Segment Start: Data shown

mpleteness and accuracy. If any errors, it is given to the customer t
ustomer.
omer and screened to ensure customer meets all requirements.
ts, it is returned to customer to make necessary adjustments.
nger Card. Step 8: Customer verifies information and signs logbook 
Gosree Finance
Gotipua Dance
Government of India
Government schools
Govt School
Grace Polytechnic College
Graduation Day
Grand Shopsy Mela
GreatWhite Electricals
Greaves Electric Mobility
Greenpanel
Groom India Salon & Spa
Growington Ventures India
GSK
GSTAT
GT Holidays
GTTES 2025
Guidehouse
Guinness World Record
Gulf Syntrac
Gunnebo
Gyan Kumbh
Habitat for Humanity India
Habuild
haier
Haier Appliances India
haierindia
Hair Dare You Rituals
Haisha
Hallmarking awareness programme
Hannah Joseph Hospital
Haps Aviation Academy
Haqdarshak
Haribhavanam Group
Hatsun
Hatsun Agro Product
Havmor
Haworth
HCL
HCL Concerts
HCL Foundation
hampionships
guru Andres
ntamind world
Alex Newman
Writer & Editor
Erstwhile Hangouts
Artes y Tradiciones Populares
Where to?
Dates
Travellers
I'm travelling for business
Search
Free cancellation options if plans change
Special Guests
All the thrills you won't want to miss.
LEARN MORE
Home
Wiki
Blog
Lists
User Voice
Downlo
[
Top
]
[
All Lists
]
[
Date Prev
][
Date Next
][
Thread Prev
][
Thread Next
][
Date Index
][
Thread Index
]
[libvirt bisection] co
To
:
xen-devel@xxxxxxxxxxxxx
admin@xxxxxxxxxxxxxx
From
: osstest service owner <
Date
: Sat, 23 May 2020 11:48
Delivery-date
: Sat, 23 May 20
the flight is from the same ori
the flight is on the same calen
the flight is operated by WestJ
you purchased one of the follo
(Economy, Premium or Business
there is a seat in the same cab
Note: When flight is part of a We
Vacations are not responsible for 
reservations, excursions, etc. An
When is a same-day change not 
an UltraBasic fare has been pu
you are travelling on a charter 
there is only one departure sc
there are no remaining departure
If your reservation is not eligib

Segment End: Data shown

Problem. Each line above that includes "change" counts once; state the total and nothing more.

Final answer. 2